3. Langfuse Trace Replay

Open-source. Replay against the same model or a different one. Strong on cross-model comparison.

4. Braintrust Trial Reruns

Replay turned into "trials": rerun N times with temperature, capture variance. Best for non-deterministic eval.

5. mlflow with the langchain integration

Reuse mlflow's experiment-tracking primitives for LLM traces. Works if you already live in mlflow.

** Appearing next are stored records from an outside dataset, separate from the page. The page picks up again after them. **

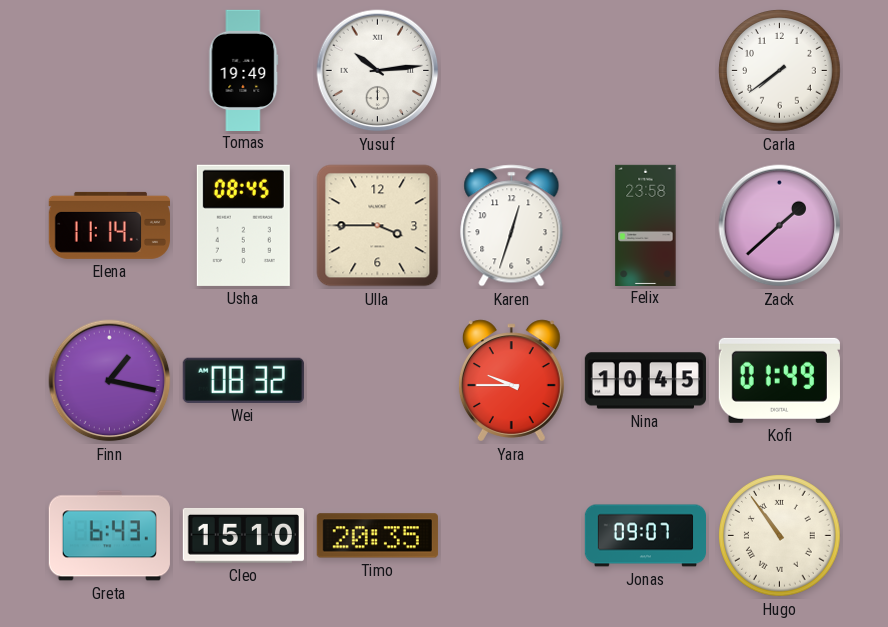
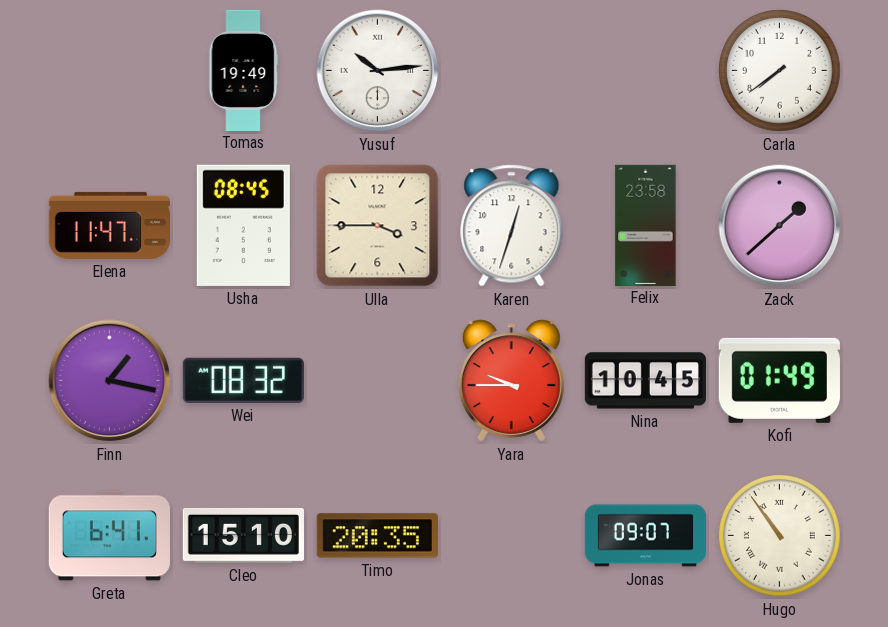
Elena: 11:14 -> 11:47
Greta: 6:43 -> 6:41
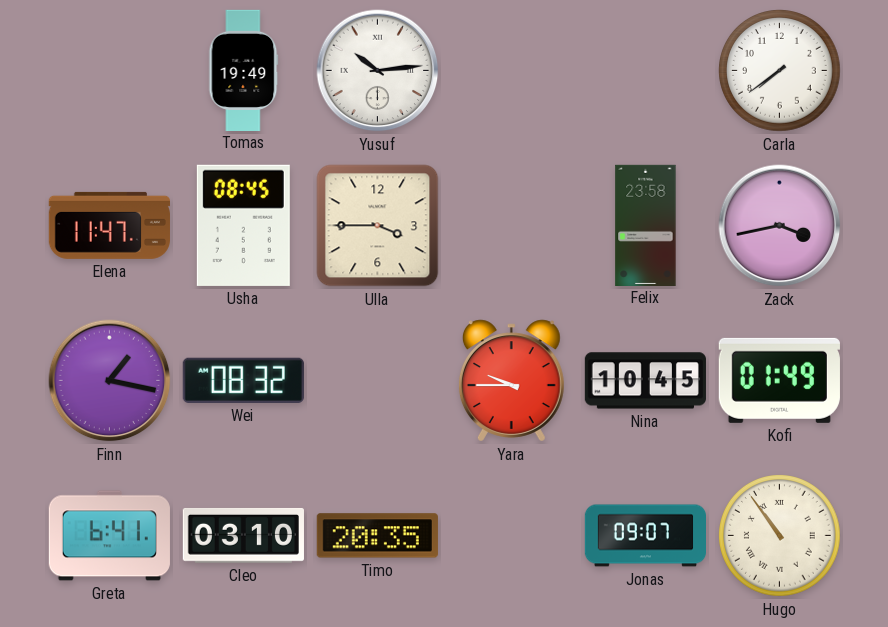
Karen: 12:33 -> none
Zack: 1:38 -> 3:43
Cleo: 15:10 -> 03:10
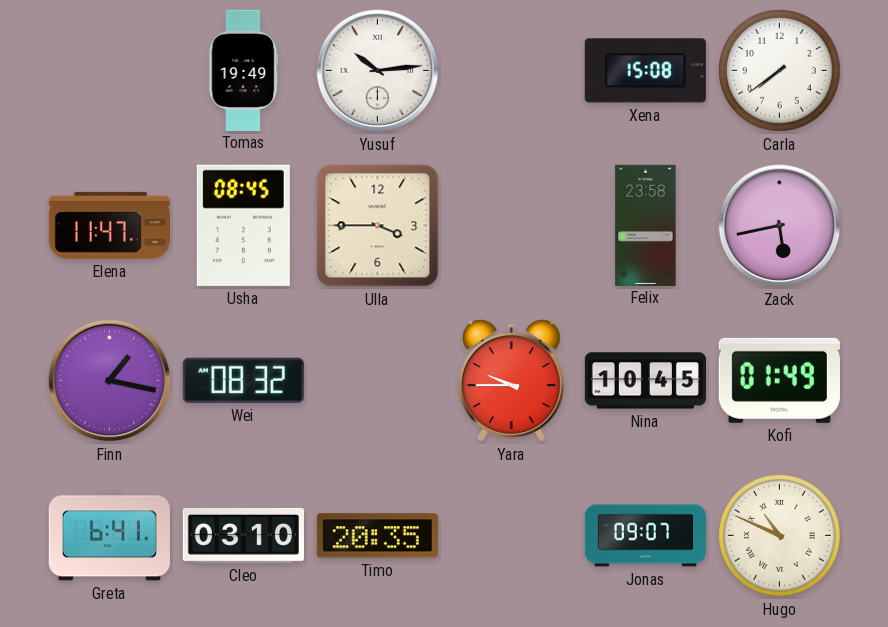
Xena: none -> 15:08
Zack: 3:43 -> 5:43
Hugo: 10:54 -> 10:49
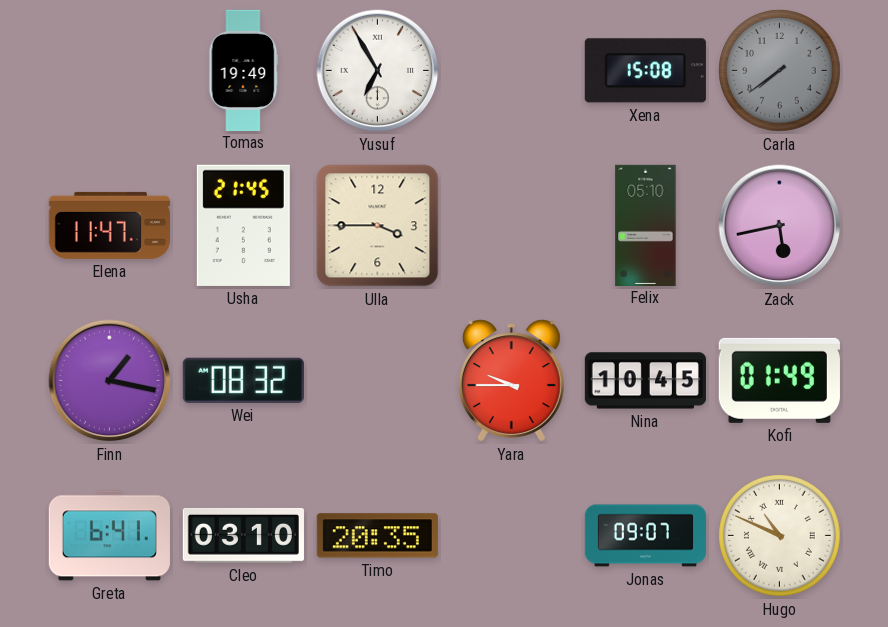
Yusuf: 10:14 -> 6:55
Carla dial: white -> grey
Usha: 08:45 -> 21:45
Felix: 23:58 -> 05:10
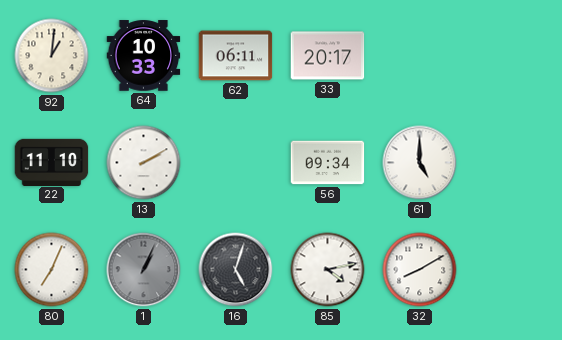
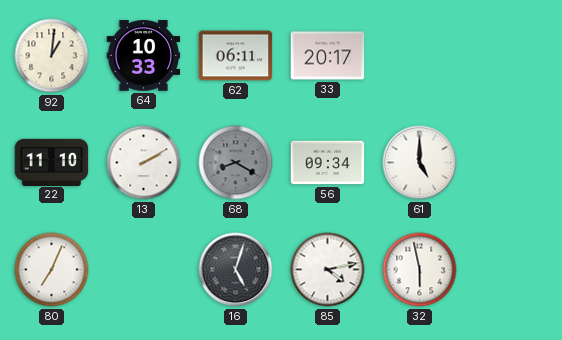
68: none -> 8:20
1: 1:04 -> none
32: 8:10 -> 5:58
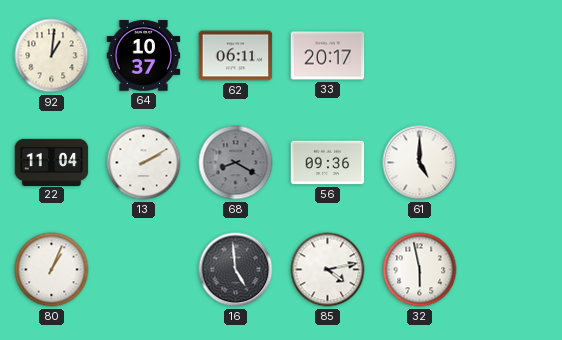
64: 10:33 -> 10:37
22: 11:10 -> 11:04
56: 09:34 -> 09:36
80: 7:04 -> 1:04
16: 5:03 -> 4:59
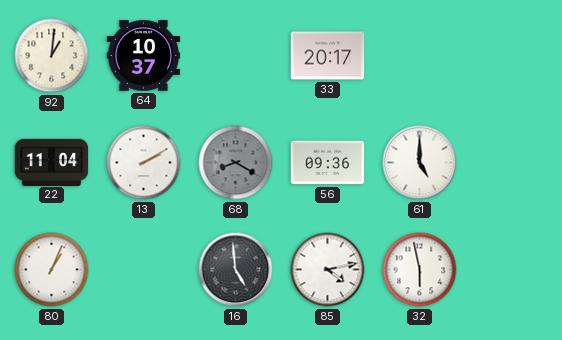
62: 06:11 -> none
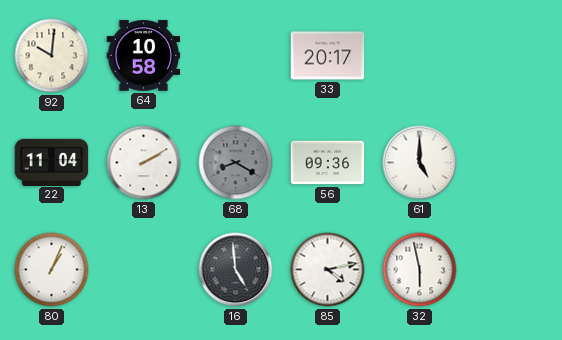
92: 1:01 -> 10:01
64: 10:37 -> 10:58
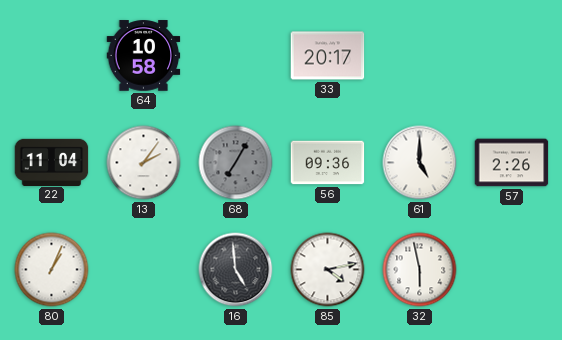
92: 10:01 -> none
13: 2:10 -> 2:06
68: 8:20 -> 7:05
57: none -> 2:26
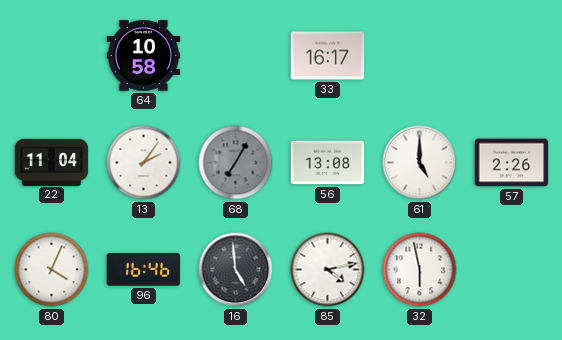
33: 20:17 -> 16:17
56: 09:36 -> 13:08
80: 1:04 -> 4:04
96: none -> 16:46
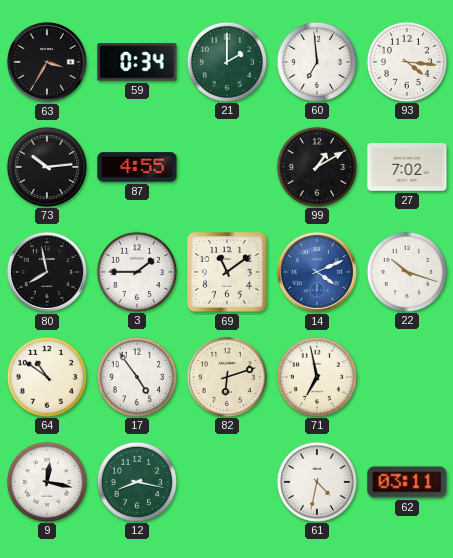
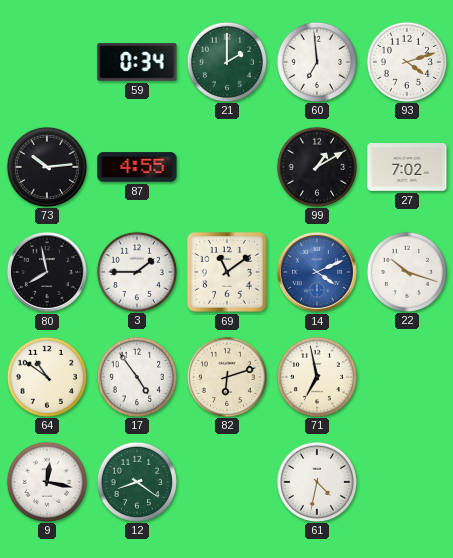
63: 3:35 -> none
93: 4:16 -> 4:12
12: 8:17 -> 8:21
62: 03:11 -> none
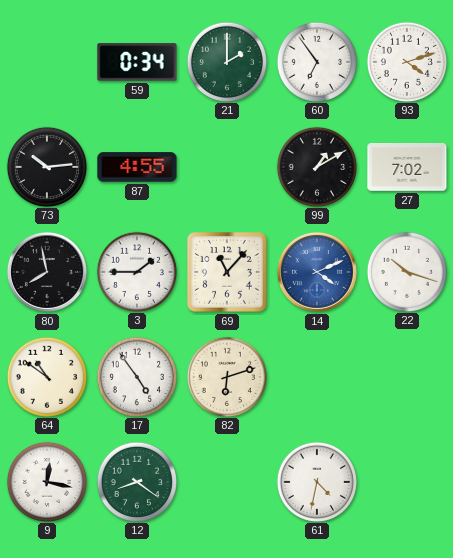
60: 6:59 -> 6:54
69: 11:09 -> 11:07
71: 6:58 -> none
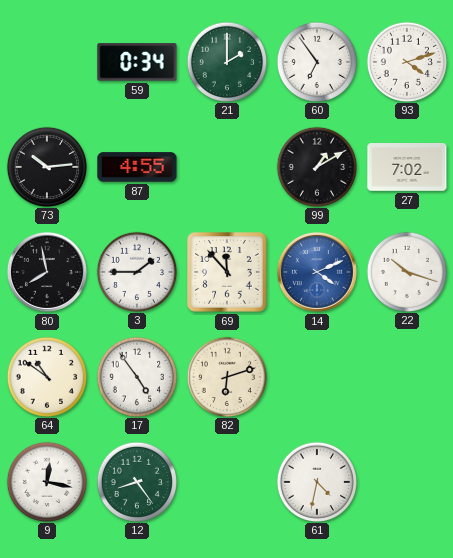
69: 11:07 -> 11:53
12: 8:21 -> 8:24
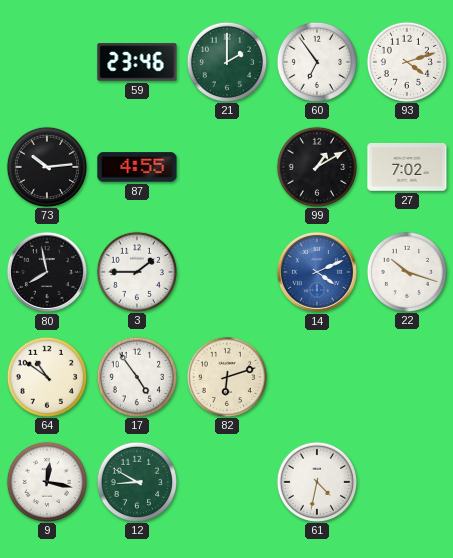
59: 0:34 -> 23:46
69: 11:53 -> none
12: 8:24 -> 8:50
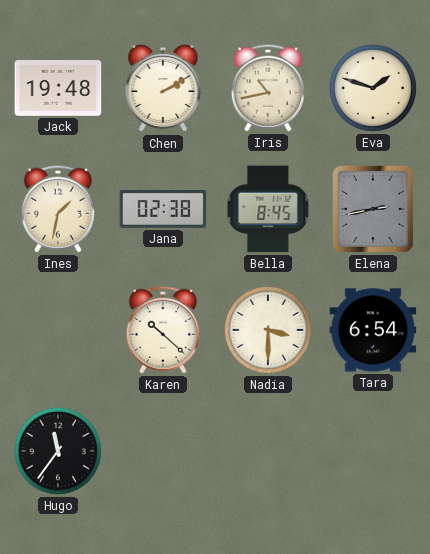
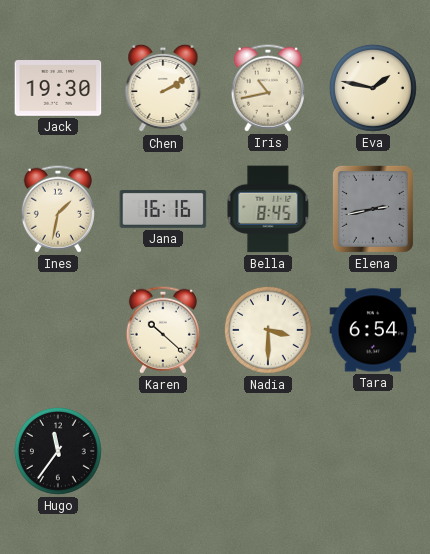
Jack: 19:48 -> 19:30
Eva: 1:48 -> 1:47
Jana: 02:38 -> 16:16
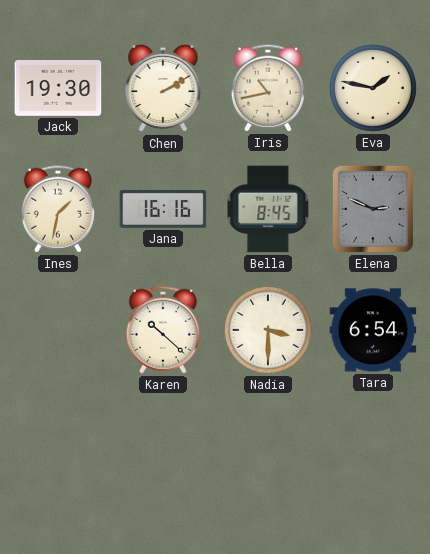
Elena: 2:43 -> 2:49
Hugo: 11:36 -> none
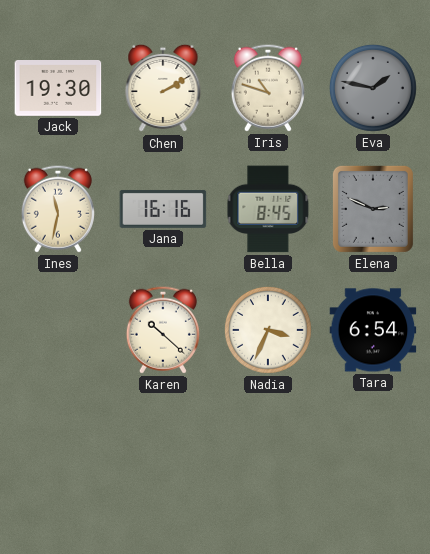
Iris: 10:43 -> 10:48
Eva dial: cream -> grey
Ines: 1:32 -> 11:32
Nadia: 3:30 -> 3:34
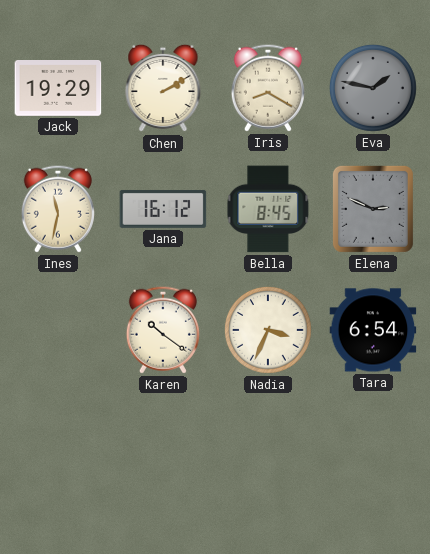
Jack: 19:30 -> 19:29
Iris: 10:48 -> 8:20
Jana: 16:16 -> 16:12
Karen: 10:22 -> 10:21
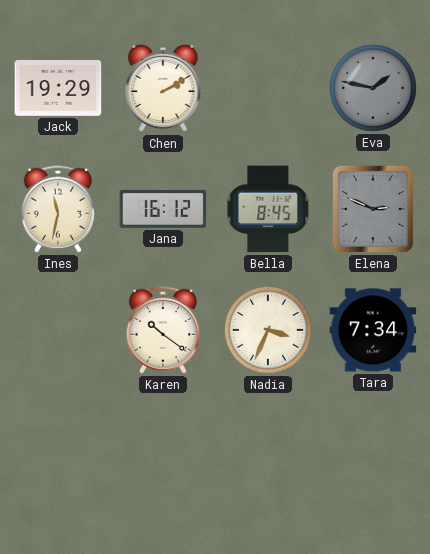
Iris: 8:20 -> none
Tara: 6:54 -> 7:34
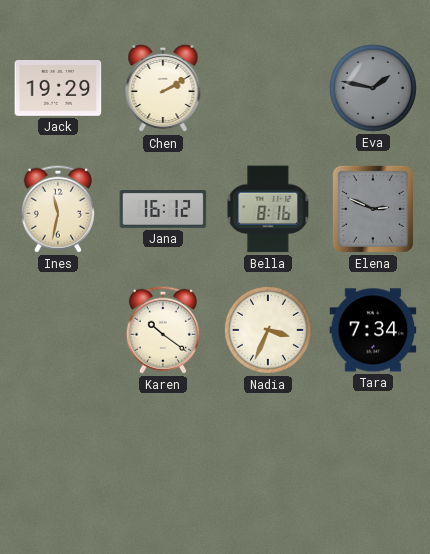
Bella: 8:45 -> 8:16
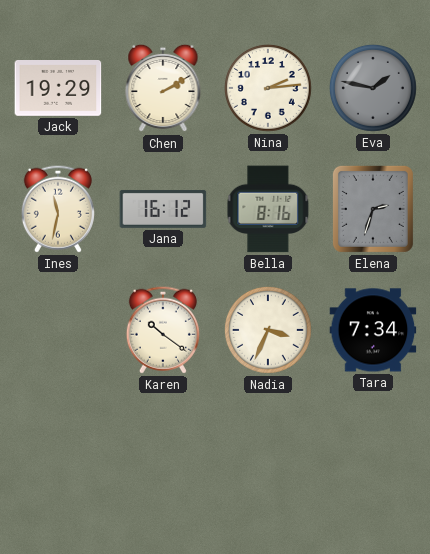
Nina: none -> 2:14
Elena: 2:49 -> 2:33
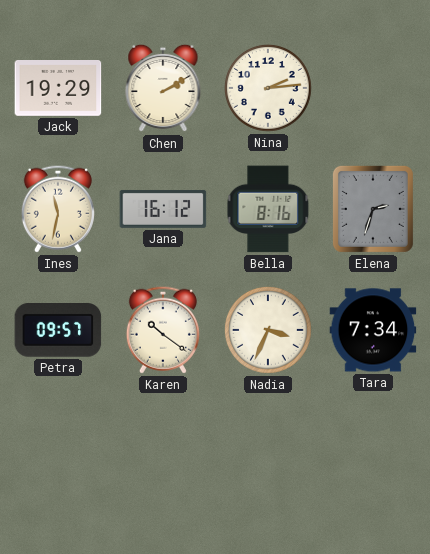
Eva: 1:47 -> none
Petra: none -> 09:57
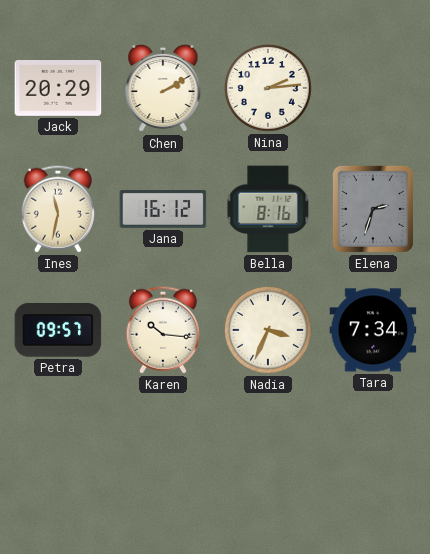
Jack: 19:29 -> 20:29
Karen: 10:21 -> 10:16
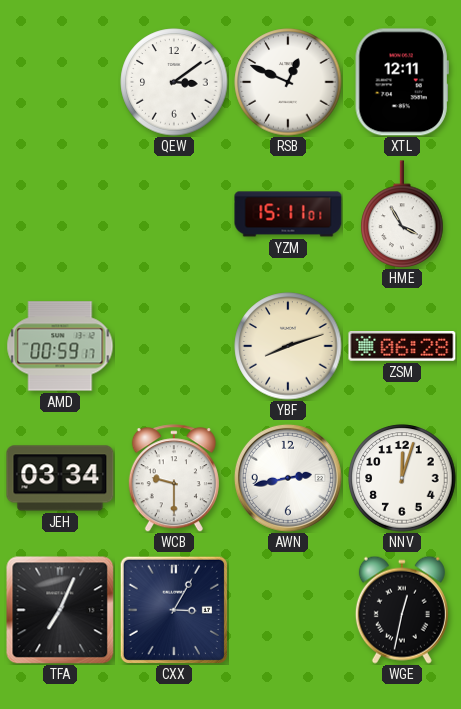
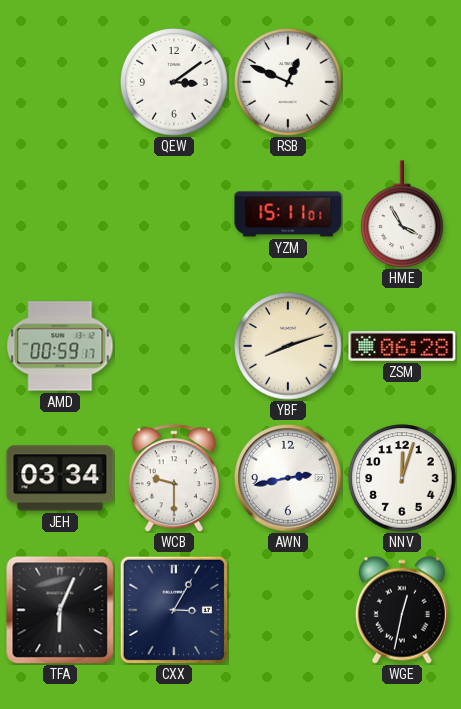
XTL: 12:11 -> none
TFA: 7:04 -> 6:04
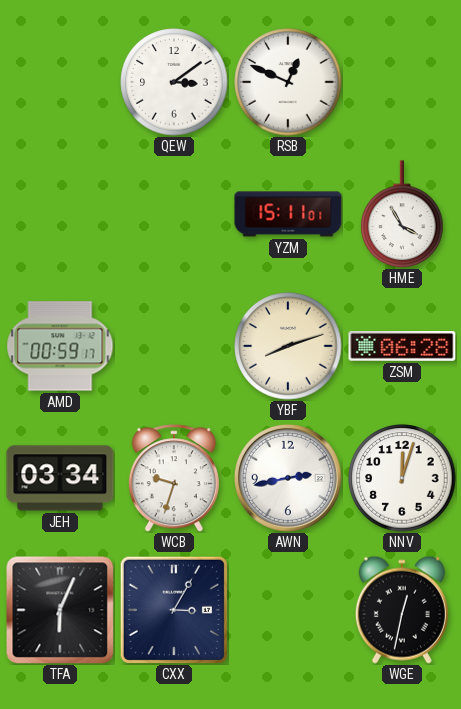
WCB: 9:30 -> 9:33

6. DIY with OpenTelemetry capture

Capture all OTel spans for an agent run; a small script replays them by replaying the prompts. Most flexible, most work.

Comparison

Tool	Stub	Pin	Live	Diff UI
LangSmith Replay	Yes	Yes	Yes	Best
Helicone Sessions	Yes	Limited	Yes	Yes
Langfuse Replay	Yes	Yes	Yes	Yes
Braintrust Trials	No	Yes	Yes	Best for variance
mlflow + LC	Yes	Limited	Yes	Limited
DIY OTel	Yes	Yes	Yes	DIY

When to use each mode

Stub — debugging the orchestration layer, not the model. Fast, free, deterministic.
Pin — debugging the model's behaviour with a controlled change. Slower, costs money, mostly reproducible.
Live — measuring drift after a vendor update. The original trace is the baseline; the new run shows the delta.

Capturing for replay

Whatever replay tool you pick, capture must include:

Every model call: prompt, model, parameters (temperature, top_p, seed, max_tokens).
Every tool call: name, arguments, result, latency.
Every memory read/write.
Timestamps and span hierarchy.

Skip any of those and replay accuracy drops. See trace visualization tools for the capture stack.

Bisecting a regression

Classic workflow:

Find a failing trace from the post-regression period.
Replay it with the pre-regression prompt → does it pass?
Replay with the pre-regression model version → does it pass?
Replay with the pre-regression tool definitions → does it pass?
Whichever step flips the result is the cause.

Same shape as git bisect, applied to agent components.

Common pitfalls

Forgetting non-determinism — even temperature=0 is not perfectly deterministic across versions.
Stale tool stubs — stubbed tool responses get out of date as the underlying tool evolves.
Replaying production traces with real side-effects — strip email_send, payment etc. before replay.
Treating replay as test — replay reproduces, eval validates. Both, not either.

Where this is heading

Two shifts to expect: native replay primitives in the Claude Agent SDK (agent.replay(traceId)), and standardised trace-capture formats so replay tools become interchangeable. Until then, capture rigorously and pick the tool that fits your stack.